HCL Tech, India’s fourth largest outsourcer, has continued with its tradition of reporting better-than-expected earnings. The Noida-based company’s net profit for the December quarter jumped 5.7 per cent sequentially to Rs. 1,496 crore, while consolidated sales went up by 2.8 per cent quarter-on-quarter to Rs. 8,184 crore.
Analysts polled by NDTV had estimated HCL Tech to report a profit of Rs. 1,428 crore on sales of Rs. 8,116 crore for the October to December period, which is the second quarter for the company.
Shares in HCL Tech surged over 5 per cent to an all-time high of Rs. 1,398 on the NSE, before ending the session at Rs. 1391.90, up 4.23 per cent. HCL Tech was the top gainer on the 50-share Nifty benchmark.

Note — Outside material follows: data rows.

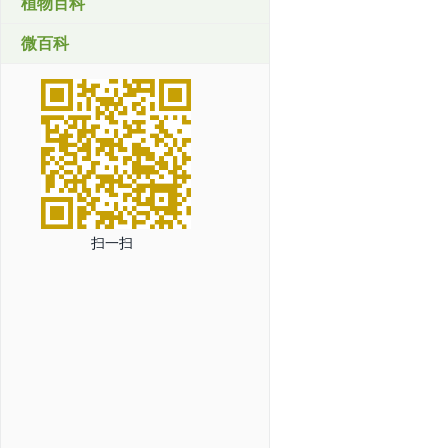
植物百科
微百科
扫一扫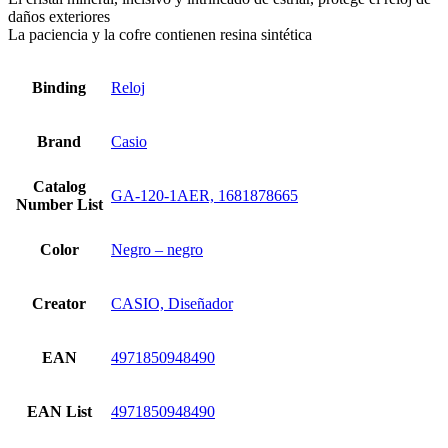
daños exteriores
La paciencia y la cofre contienen resina sintética
Binding
Reloj
Brand
Casio
Catalog
GA-120-1AER, 1681878665
Number List
Color
Negro – negro
Creator
CASIO, Diseñador
EAN
4971850948490
EAN List
4971850948490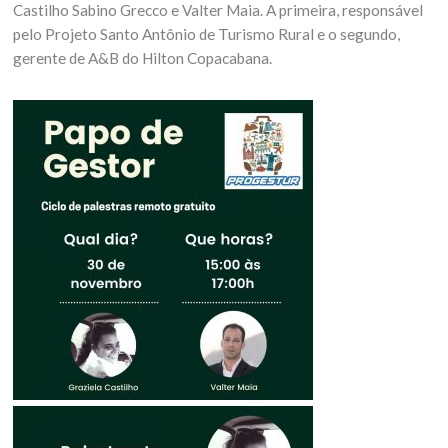
Castilho Sabino Grecco e Valter Maia. A primeira, responsável
pelo Projeto Santo Antônio de Turismo Rural e o segundo,
gerente de A&B do Hilton Copacabana.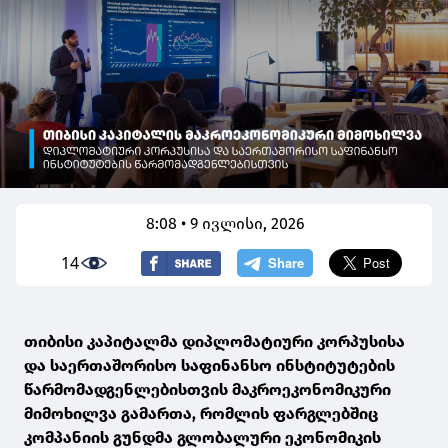
8:08 • 9 ივლისი, 2026
14
თიბისი კაპიტალმა დიპლომატიური კორპუსისა
და საერთაშორისო საფინანსო ინსტიტუტების
წარმომადგენლებისთვის მაკროეკონომიკური
მიმოხილვა გამართა, რომლის ფარგლებშიც
კომპანიის გუნდმა გლობალური ეკონომიკის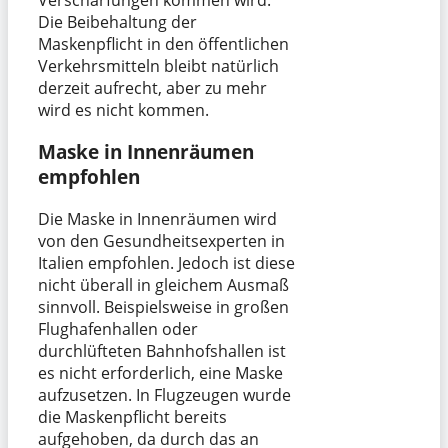
Die Beibehaltung der
Maskenpflicht in den öffentlichen
Verkehrsmitteln bleibt natürlich
derzeit aufrecht, aber zu mehr
wird es nicht kommen.
Maske in Innenräumen
empfohlen
Die Maske in Innenräumen wird
von den Gesundheitsexperten in
Italien empfohlen. Jedoch ist diese
nicht überall in gleichem Ausmaß
sinnvoll. Beispielsweise in großen
Flughafenhallen oder
durchlüfteten Bahnhofshallen ist
es nicht erforderlich, eine Maske
aufzusetzen. In Flugzeugen wurde
die Maskenpflicht bereits
aufgehoben, da durch das an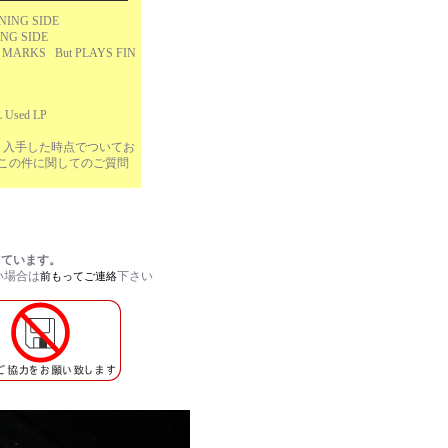
NING SIDE
ING SIDE
 MARKS But PLAYS FIN
 Used LP
、入手した時点でついてお
この件に関してのご質問
しています。
い場合は
下さい
前もってご連絡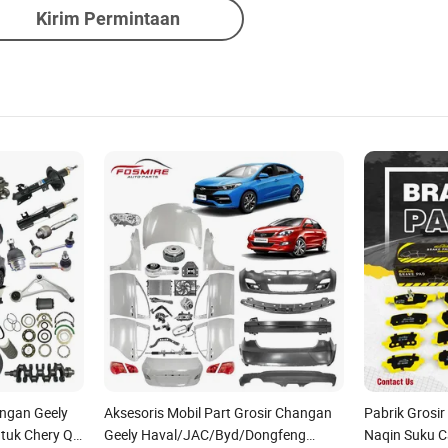
Kirim Permintaan
angan Geely
Aksesoris Mobil Part Grosir Changan
Pabrik Grosi
ntuk Chery QQ
Geely Haval/JAC/Byd/Dongfeng
Naqin Suku 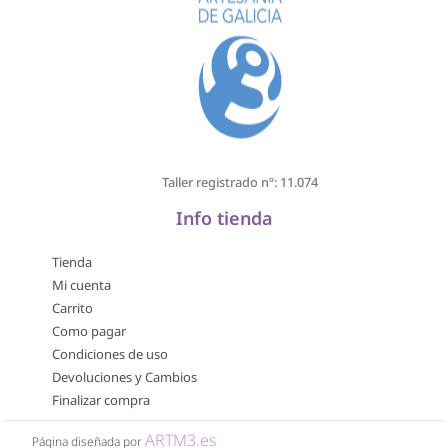
Taller registrado nº: 11.074
Info tienda
Tienda
Mi cuenta
Carrito
Como pagar
Condiciones de uso
Devoluciones y Cambios
Finalizar compra
ARTM3.es
Página diseñada por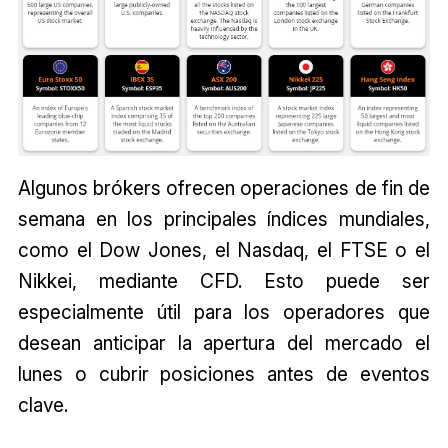
Algunos brókers ofrecen operaciones de fin de
semana en los principales índices mundiales,
como el Dow Jones, el Nasdaq, el FTSE o el
Nikkei, mediante CFD. Esto puede ser
especialmente útil para los operadores que
desean anticipar la apertura del mercado el
lunes o cubrir posiciones antes de eventos
clave.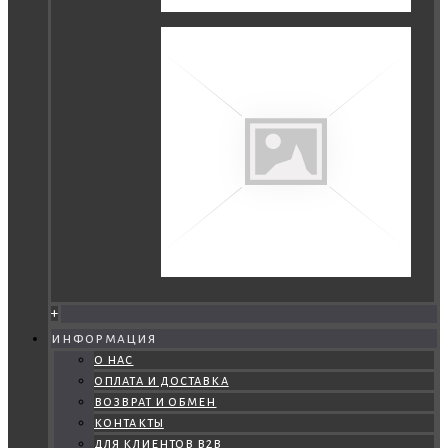
+
информация
о нас
оплата и доставка
возврат и обмен
контакты
для клиентов b2b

Dollar revenues, the most important indicator of growth, jumped 4 per cent to $1,321 million, ahead of estimates of $1,311 million. This was the highest revenue HCL Tech has posted in the last six quarters.
Operating margins (ebit) rose to 23.7 per cent against expectations of 22.3 per cent.
AnkitaSomani, IT analyst at Angel Broking told NDTV that excluding infrastructure management (IMS), revenues have grown by 3 per cent in the December quarter as against 1 per cent rise in the previous quarter, so HCL Tech has a more balanced portfolio now.
We expect a price earnings re-rating could happen for HCL Tech, she added.
However, Bhavin Shah of Equirus said there are challenges to HCL Tech’s IT services business.
HCL Tech managed a strong performance despite the seasonality factor. The fiscal third quarter is supposed to be tepid for outsourcers because of lesser working days (at client sites) and year-end shutdowns in US and Europe, which are key markets for Indian IT firms.
The company has also announced an interim dividend of Rs. 4 per share, which will be paid on January 31, 2014.